[Extracted page text data]
==================================================

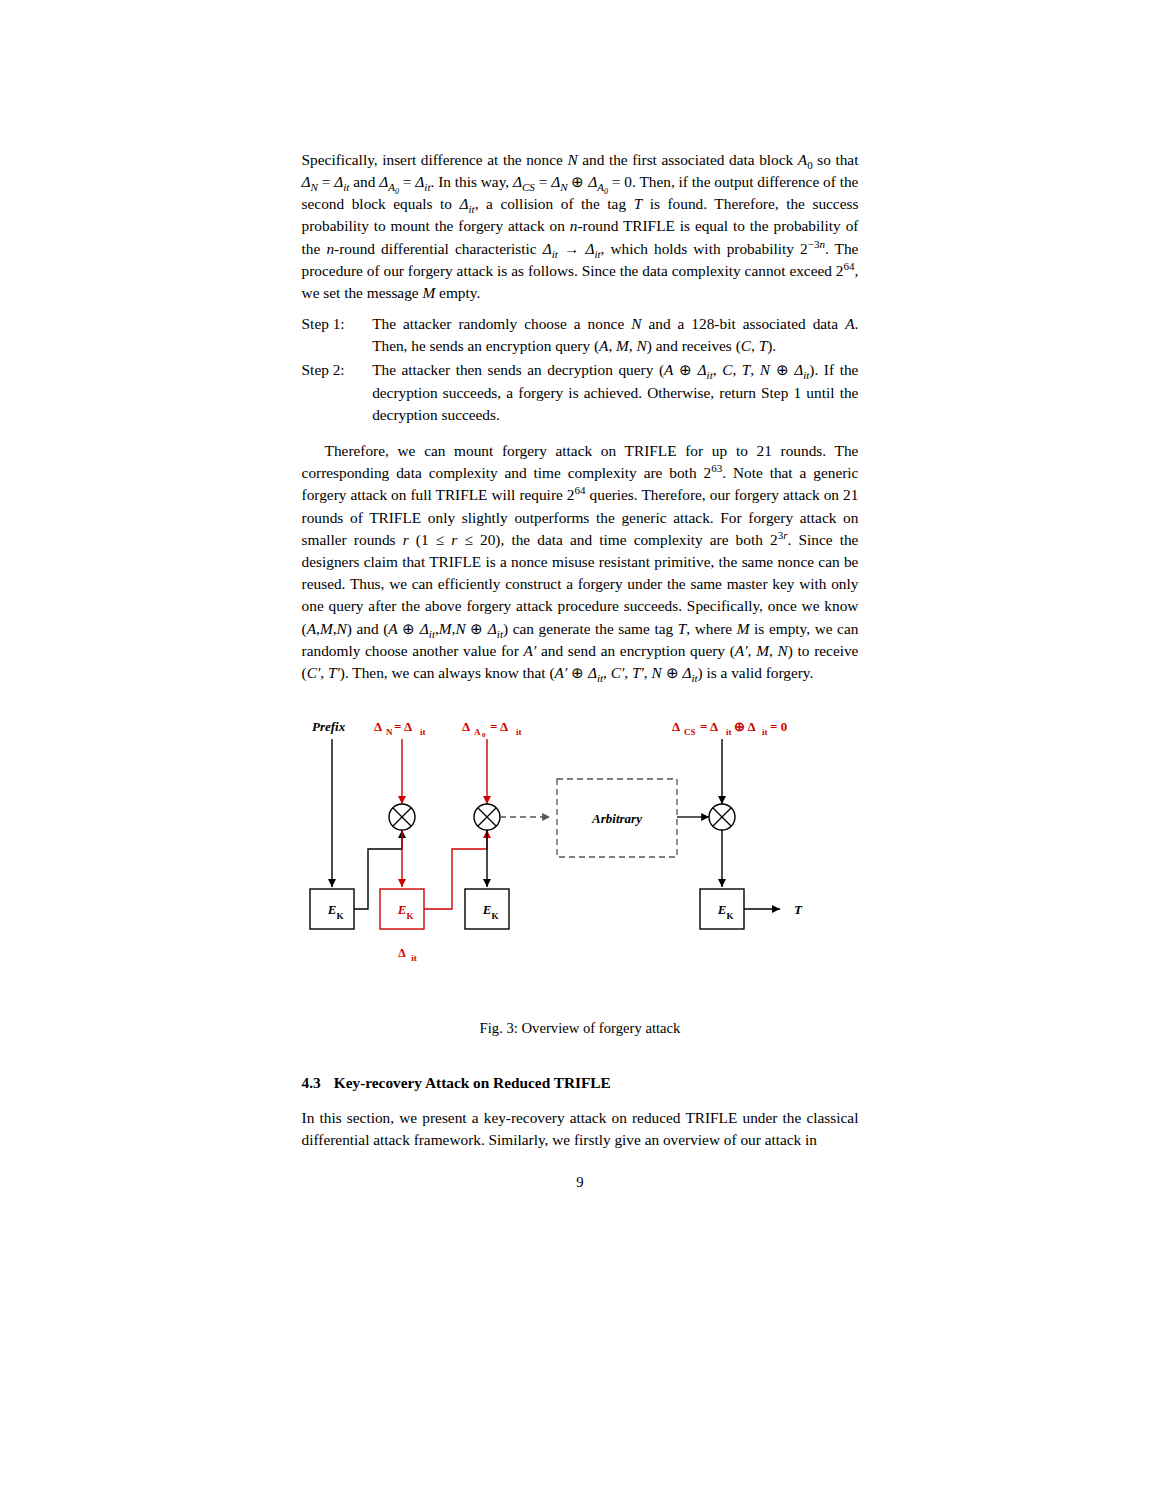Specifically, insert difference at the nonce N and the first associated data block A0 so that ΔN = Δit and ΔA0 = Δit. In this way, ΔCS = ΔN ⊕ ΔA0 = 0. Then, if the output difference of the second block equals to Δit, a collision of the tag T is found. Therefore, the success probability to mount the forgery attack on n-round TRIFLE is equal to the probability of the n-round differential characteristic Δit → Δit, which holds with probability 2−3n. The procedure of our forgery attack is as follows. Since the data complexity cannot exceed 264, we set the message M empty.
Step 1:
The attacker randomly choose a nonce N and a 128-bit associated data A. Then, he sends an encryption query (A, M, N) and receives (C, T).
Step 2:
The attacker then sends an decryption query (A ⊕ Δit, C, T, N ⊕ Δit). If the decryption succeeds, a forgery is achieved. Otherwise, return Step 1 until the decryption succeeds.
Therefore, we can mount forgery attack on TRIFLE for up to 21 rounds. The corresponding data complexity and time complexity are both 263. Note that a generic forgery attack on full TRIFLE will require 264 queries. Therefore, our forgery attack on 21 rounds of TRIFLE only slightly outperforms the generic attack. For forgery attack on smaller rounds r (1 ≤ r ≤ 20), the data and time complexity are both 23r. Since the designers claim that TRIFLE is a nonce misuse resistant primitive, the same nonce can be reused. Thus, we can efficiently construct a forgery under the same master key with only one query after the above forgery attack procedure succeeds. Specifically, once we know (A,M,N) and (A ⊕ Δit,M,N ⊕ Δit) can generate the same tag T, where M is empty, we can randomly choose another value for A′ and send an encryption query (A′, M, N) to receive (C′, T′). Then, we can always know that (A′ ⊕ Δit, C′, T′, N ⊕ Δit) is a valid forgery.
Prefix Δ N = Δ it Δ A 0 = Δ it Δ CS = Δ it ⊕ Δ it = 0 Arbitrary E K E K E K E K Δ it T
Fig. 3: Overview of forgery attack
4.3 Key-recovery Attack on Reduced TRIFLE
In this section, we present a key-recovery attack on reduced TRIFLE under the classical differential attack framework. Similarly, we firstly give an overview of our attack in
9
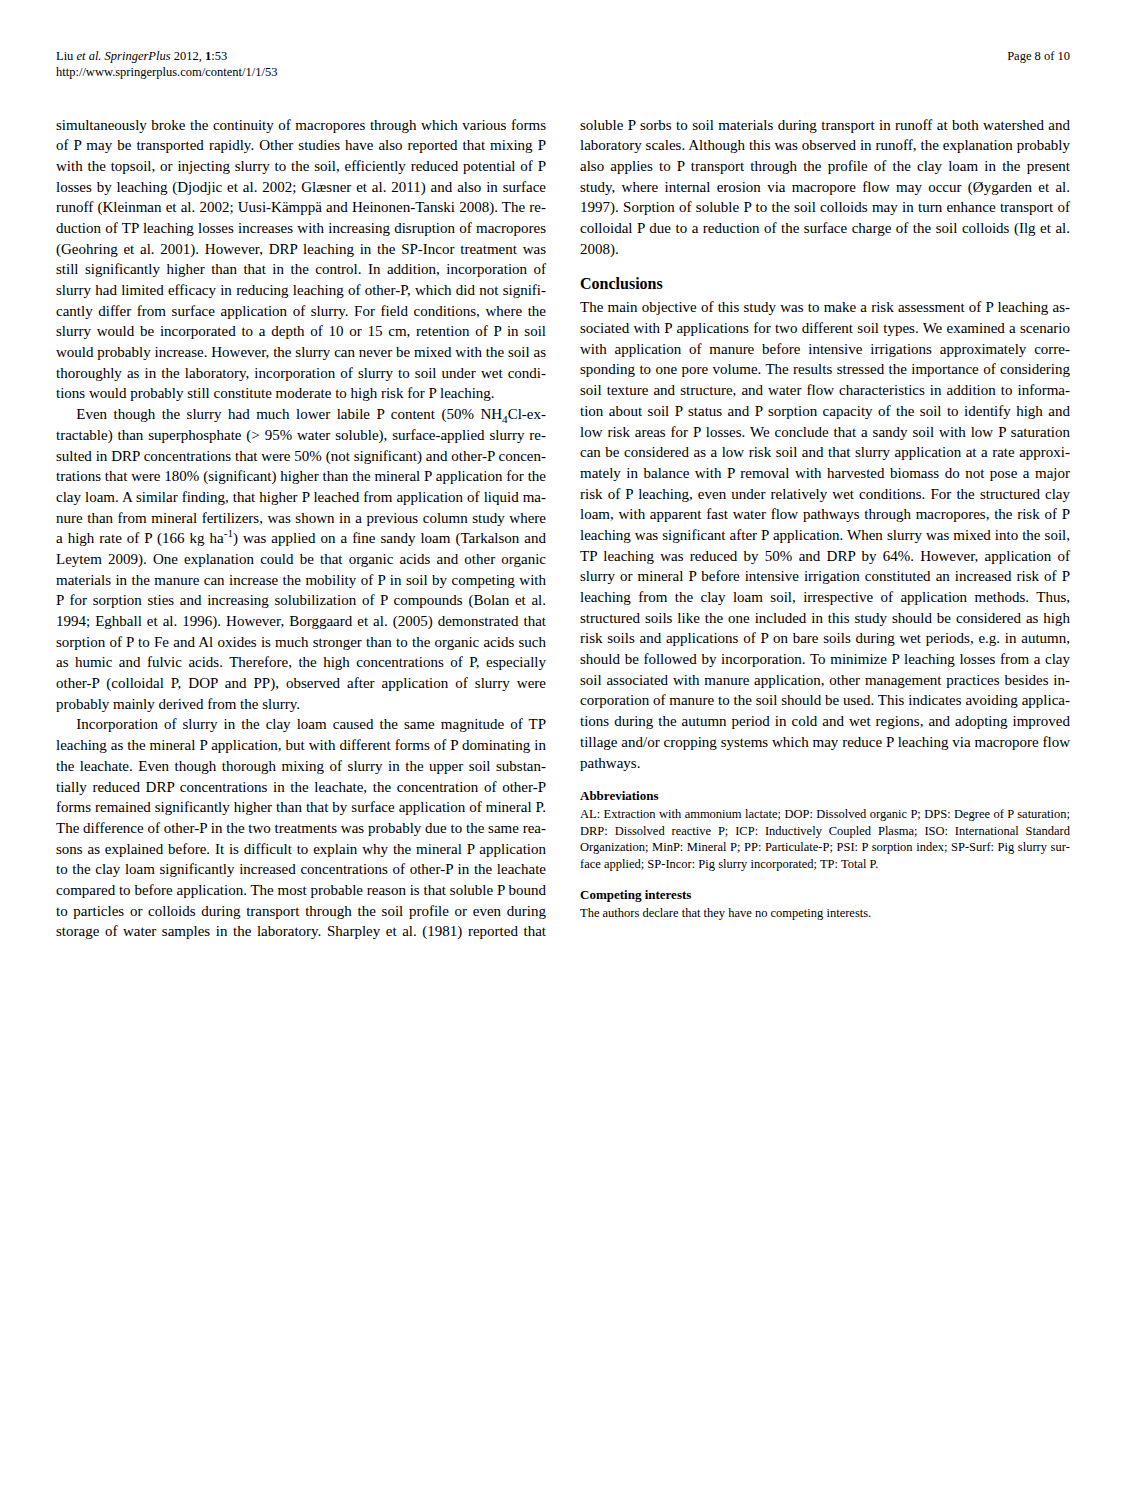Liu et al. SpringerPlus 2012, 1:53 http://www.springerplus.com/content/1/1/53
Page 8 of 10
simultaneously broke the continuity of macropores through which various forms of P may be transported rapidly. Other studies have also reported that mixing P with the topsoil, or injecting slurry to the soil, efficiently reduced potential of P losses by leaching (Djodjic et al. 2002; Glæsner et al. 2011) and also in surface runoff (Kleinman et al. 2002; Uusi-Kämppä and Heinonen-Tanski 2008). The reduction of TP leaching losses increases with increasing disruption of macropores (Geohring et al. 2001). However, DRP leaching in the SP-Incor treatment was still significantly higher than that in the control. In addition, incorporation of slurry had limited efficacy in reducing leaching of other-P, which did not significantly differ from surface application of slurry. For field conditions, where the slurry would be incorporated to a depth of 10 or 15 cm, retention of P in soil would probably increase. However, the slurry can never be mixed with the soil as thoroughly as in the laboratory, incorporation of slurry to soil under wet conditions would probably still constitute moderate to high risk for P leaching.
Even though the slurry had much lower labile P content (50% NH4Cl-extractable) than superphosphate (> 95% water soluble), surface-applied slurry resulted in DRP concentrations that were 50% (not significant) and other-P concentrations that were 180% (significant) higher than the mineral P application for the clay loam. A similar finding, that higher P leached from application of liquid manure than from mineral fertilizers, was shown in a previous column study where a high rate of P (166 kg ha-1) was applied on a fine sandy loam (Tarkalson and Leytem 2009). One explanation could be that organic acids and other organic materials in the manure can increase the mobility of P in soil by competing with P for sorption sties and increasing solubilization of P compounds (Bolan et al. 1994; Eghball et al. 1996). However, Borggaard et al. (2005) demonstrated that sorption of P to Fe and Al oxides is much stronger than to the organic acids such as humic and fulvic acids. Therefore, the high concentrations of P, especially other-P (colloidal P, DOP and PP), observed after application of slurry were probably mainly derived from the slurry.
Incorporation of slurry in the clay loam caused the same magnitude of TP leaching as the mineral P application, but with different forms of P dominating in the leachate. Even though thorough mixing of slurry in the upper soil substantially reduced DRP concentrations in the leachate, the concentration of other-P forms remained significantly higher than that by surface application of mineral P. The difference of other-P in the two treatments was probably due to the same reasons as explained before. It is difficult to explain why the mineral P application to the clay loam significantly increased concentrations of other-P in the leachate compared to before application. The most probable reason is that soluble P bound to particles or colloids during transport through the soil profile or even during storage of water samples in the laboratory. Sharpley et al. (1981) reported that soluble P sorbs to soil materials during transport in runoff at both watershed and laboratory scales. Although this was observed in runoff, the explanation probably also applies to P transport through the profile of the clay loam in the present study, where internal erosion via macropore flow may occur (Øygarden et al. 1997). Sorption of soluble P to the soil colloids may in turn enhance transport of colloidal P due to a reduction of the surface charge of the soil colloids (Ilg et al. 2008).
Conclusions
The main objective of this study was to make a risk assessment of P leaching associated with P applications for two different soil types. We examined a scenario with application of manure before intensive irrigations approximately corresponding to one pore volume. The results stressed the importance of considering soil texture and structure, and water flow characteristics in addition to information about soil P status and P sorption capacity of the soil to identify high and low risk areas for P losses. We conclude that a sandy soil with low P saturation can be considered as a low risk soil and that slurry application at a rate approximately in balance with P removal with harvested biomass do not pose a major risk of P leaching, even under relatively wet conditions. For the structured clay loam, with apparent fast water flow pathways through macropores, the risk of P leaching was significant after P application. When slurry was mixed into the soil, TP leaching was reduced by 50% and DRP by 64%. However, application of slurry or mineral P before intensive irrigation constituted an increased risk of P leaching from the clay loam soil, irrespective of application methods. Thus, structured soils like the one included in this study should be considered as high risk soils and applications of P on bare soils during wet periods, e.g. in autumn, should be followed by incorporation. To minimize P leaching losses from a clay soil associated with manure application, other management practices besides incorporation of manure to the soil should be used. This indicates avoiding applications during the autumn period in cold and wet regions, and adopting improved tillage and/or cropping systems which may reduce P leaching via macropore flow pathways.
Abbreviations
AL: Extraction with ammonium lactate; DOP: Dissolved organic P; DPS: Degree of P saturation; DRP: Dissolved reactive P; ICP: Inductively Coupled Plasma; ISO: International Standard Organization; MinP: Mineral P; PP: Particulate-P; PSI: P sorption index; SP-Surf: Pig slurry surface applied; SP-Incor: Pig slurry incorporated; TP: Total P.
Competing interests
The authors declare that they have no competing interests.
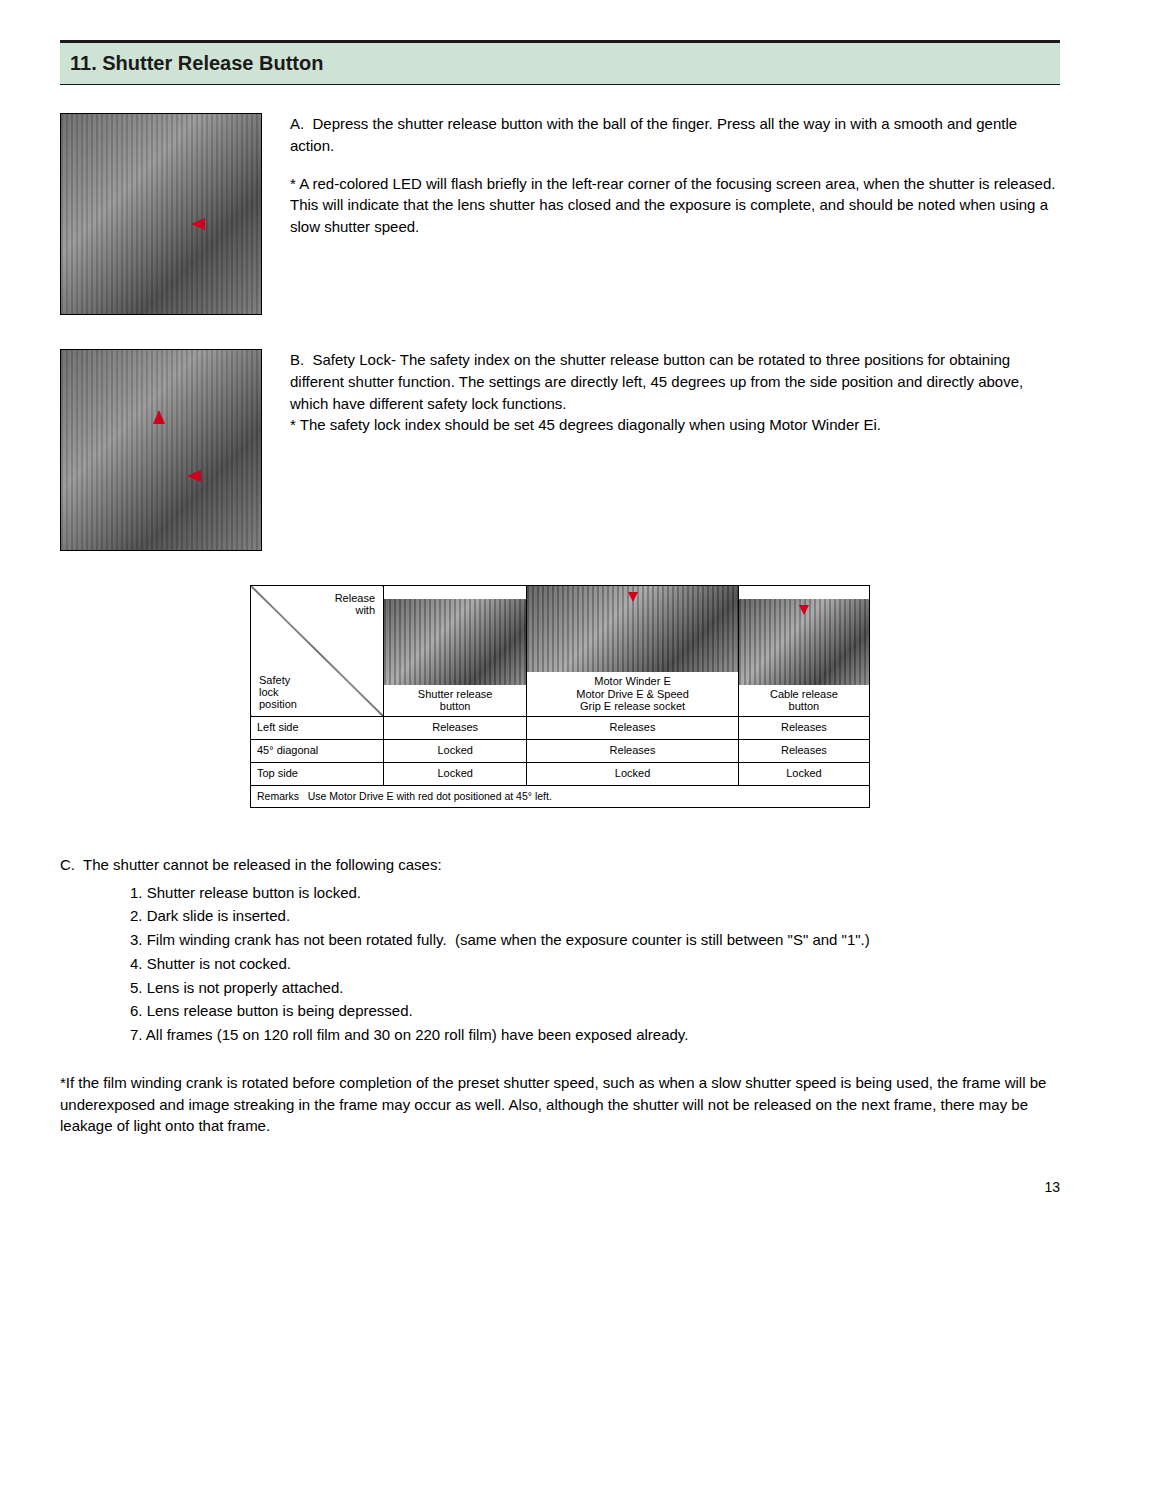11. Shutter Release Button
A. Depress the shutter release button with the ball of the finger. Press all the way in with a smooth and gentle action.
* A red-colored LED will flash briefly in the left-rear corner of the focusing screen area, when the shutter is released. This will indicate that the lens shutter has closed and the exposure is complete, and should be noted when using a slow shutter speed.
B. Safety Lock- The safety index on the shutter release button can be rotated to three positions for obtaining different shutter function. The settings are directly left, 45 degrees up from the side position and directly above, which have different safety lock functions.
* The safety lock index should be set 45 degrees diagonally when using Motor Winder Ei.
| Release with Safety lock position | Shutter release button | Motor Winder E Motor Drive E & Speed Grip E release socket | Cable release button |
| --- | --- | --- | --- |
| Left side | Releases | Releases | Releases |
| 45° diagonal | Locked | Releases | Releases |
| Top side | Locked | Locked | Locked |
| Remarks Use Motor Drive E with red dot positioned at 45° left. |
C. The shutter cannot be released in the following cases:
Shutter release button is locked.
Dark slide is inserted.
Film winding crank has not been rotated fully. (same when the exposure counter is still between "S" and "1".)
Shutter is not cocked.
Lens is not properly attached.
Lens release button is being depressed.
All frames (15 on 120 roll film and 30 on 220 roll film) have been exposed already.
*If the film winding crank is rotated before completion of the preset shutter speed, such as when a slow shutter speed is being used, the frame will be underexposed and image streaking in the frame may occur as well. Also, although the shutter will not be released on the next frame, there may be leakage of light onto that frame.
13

==================================================

How to complete this task |
Leave the pictures out and print the records above exactly as they stand.

Result |
Specifically, insert difference at the nonce N and the first associated data block A0 so that ΔN = Δit and ΔA0 = Δit. In this way, ΔCS = ΔN ⊕ ΔA0 = 0. Then, if the output difference of the second block equals to Δit, a collision of the tag T is found. Therefore, the success probability to mount the forgery attack on n-round TRIFLE is equal to the probability of the n-round differential characteristic Δit → Δit, which holds with probability 2−3n. The procedure of our forgery attack is as follows. Since the data complexity cannot exceed 264, we set the message M empty.
Step 1:
The attacker randomly choose a nonce N and a 128-bit associated data A. Then, he sends an encryption query (A, M, N) and receives (C, T).
Step 2:
The attacker then sends an decryption query (A ⊕ Δit, C, T, N ⊕ Δit). If the decryption succeeds, a forgery is achieved. Otherwise, return Step 1 until the decryption succeeds.
Therefore, we can mount forgery attack on TRIFLE for up to 21 rounds. The corresponding data complexity and time complexity are both 263. Note that a generic forgery attack on full TRIFLE will require 264 queries. Therefore, our forgery attack on 21 rounds of TRIFLE only slightly outperforms the generic attack. For forgery attack on smaller rounds r (1 ≤ r ≤ 20), the data and time complexity are both 23r. Since the designers claim that TRIFLE is a nonce misuse resistant primitive, the same nonce can be reused. Thus, we can efficiently construct a forgery under the same master key with only one query after the above forgery attack procedure succeeds. Specifically, once we know (A,M,N) and (A ⊕ Δit,M,N ⊕ Δit) can generate the same tag T, where M is empty, we can randomly choose another value for A′ and send an encryption query (A′, M, N) to receive (C′, T′). Then, we can always know that (A′ ⊕ Δit, C′, T′, N ⊕ Δit) is a valid forgery.
Prefix Δ N = Δ it Δ A 0 = Δ it Δ CS = Δ it ⊕ Δ it = 0 Arbitrary E K E K E K E K Δ it T
Fig. 3: Overview of forgery attack
4.3 Key-recovery Attack on Reduced TRIFLE
In this section, we present a key-recovery attack on reduced TRIFLE under the classical differential attack framework. Similarly, we firstly give an overview of our attack in
9
Liu et al. SpringerPlus 2012, 1:53 http://www.springerplus.com/content/1/1/53
Page 8 of 10
simultaneously broke the continuity of macropores through which various forms of P may be transported rapidly. Other studies have also reported that mixing P with the topsoil, or injecting slurry to the soil, efficiently reduced potential of P losses by leaching (Djodjic et al. 2002; Glæsner et al. 2011) and also in surface runoff (Kleinman et al. 2002; Uusi-Kämppä and Heinonen-Tanski 2008). The reduction of TP leaching losses increases with increasing disruption of macropores (Geohring et al. 2001). However, DRP leaching in the SP-Incor treatment was still significantly higher than that in the control. In addition, incorporation of slurry had limited efficacy in reducing leaching of other-P, which did not significantly differ from surface application of slurry. For field conditions, where the slurry would be incorporated to a depth of 10 or 15 cm, retention of P in soil would probably increase. However, the slurry can never be mixed with the soil as thoroughly as in the laboratory, incorporation of slurry to soil under wet conditions would probably still constitute moderate to high risk for P leaching.
Even though the slurry had much lower labile P content (50% NH4Cl-extractable) than superphosphate (> 95% water soluble), surface-applied slurry resulted in DRP concentrations that were 50% (not significant) and other-P concentrations that were 180% (significant) higher than the mineral P application for the clay loam. A similar finding, that higher P leached from application of liquid manure than from mineral fertilizers, was shown in a previous column study where a high rate of P (166 kg ha-1) was applied on a fine sandy loam (Tarkalson and Leytem 2009). One explanation could be that organic acids and other organic materials in the manure can increase the mobility of P in soil by competing with P for sorption sties and increasing solubilization of P compounds (Bolan et al. 1994; Eghball et al. 1996). However, Borggaard et al. (2005) demonstrated that sorption of P to Fe and Al oxides is much stronger than to the organic acids such as humic and fulvic acids. Therefore, the high concentrations of P, especially other-P (colloidal P, DOP and PP), observed after application of slurry were probably mainly derived from the slurry.
Incorporation of slurry in the clay loam caused the same magnitude of TP leaching as the mineral P application, but with different forms of P dominating in the leachate. Even though thorough mixing of slurry in the upper soil substantially reduced DRP concentrations in the leachate, the concentration of other-P forms remained significantly higher than that by surface application of mineral P. The difference of other-P in the two treatments was probably due to the same reasons as explained before. It is difficult to explain why the mineral P application to the clay loam significantly increased concentrations of other-P in the leachate compared to before application. The most probable reason is that soluble P bound to particles or colloids during transport through the soil profile or even during storage of water samples in the laboratory. Sharpley et al. (1981) reported that soluble P sorbs to soil materials during transport in runoff at both watershed and laboratory scales. Although this was observed in runoff, the explanation probably also applies to P transport through the profile of the clay loam in the present study, where internal erosion via macropore flow may occur (Øygarden et al. 1997). Sorption of soluble P to the soil colloids may in turn enhance transport of colloidal P due to a reduction of the surface charge of the soil colloids (Ilg et al. 2008).
Conclusions
The main objective of this study was to make a risk assessment of P leaching associated with P applications for two different soil types. We examined a scenario with application of manure before intensive irrigations approximately corresponding to one pore volume. The results stressed the importance of considering soil texture and structure, and water flow characteristics in addition to information about soil P status and P sorption capacity of the soil to identify high and low risk areas for P losses. We conclude that a sandy soil with low P saturation can be considered as a low risk soil and that slurry application at a rate approximately in balance with P removal with harvested biomass do not pose a major risk of P leaching, even under relatively wet conditions. For the structured clay loam, with apparent fast water flow pathways through macropores, the risk of P leaching was significant after P application. When slurry was mixed into the soil, TP leaching was reduced by 50% and DRP by 64%. However, application of slurry or mineral P before intensive irrigation constituted an increased risk of P leaching from the clay loam soil, irrespective of application methods. Thus, structured soils like the one included in this study should be considered as high risk soils and applications of P on bare soils during wet periods, e.g. in autumn, should be followed by incorporation. To minimize P leaching losses from a clay soil associated with manure application, other management practices besides incorporation of manure to the soil should be used. This indicates avoiding applications during the autumn period in cold and wet regions, and adopting improved tillage and/or cropping systems which may reduce P leaching via macropore flow pathways.
Abbreviations
AL: Extraction with ammonium lactate; DOP: Dissolved organic P; DPS: Degree of P saturation; DRP: Dissolved reactive P; ICP: Inductively Coupled Plasma; ISO: International Standard Organization; MinP: Mineral P; PP: Particulate-P; PSI: P sorption index; SP-Surf: Pig slurry surface applied; SP-Incor: Pig slurry incorporated; TP: Total P.
Competing interests
The authors declare that they have no competing interests.
11. Shutter Release Button
A. Depress the shutter release button with the ball of the finger. Press all the way in with a smooth and gentle action.
* A red-colored LED will flash briefly in the left-rear corner of the focusing screen area, when the shutter is released. This will indicate that the lens shutter has closed and the exposure is complete, and should be noted when using a slow shutter speed.
B. Safety Lock- The safety index on the shutter release button can be rotated to three positions for obtaining different shutter function. The settings are directly left, 45 degrees up from the side position and directly above, which have different safety lock functions.
* The safety lock index should be set 45 degrees diagonally when using Motor Winder Ei.
| Release with Safety lock position | Shutter release button | Motor Winder E Motor Drive E & Speed Grip E release socket | Cable release button |
| --- | --- | --- | --- |
| Left side | Releases | Releases | Releases |
| 45° diagonal | Locked | Releases | Releases |
| Top side | Locked | Locked | Locked |
| Remarks Use Motor Drive E with red dot positioned at 45° left. |
C. The shutter cannot be released in the following cases:
Shutter release button is locked.
Dark slide is inserted.
Film winding crank has not been rotated fully. (same when the exposure counter is still between "S" and "1".)
Shutter is not cocked.
Lens is not properly attached.
Lens release button is being depressed.
All frames (15 on 120 roll film and 30 on 220 roll film) have been exposed already.
*If the film winding crank is rotated before completion of the preset shutter speed, such as when a slow shutter speed is being used, the frame will be underexposed and image streaking in the frame may occur as well. Also, although the shutter will not be released on the next frame, there may be leakage of light onto that frame.
13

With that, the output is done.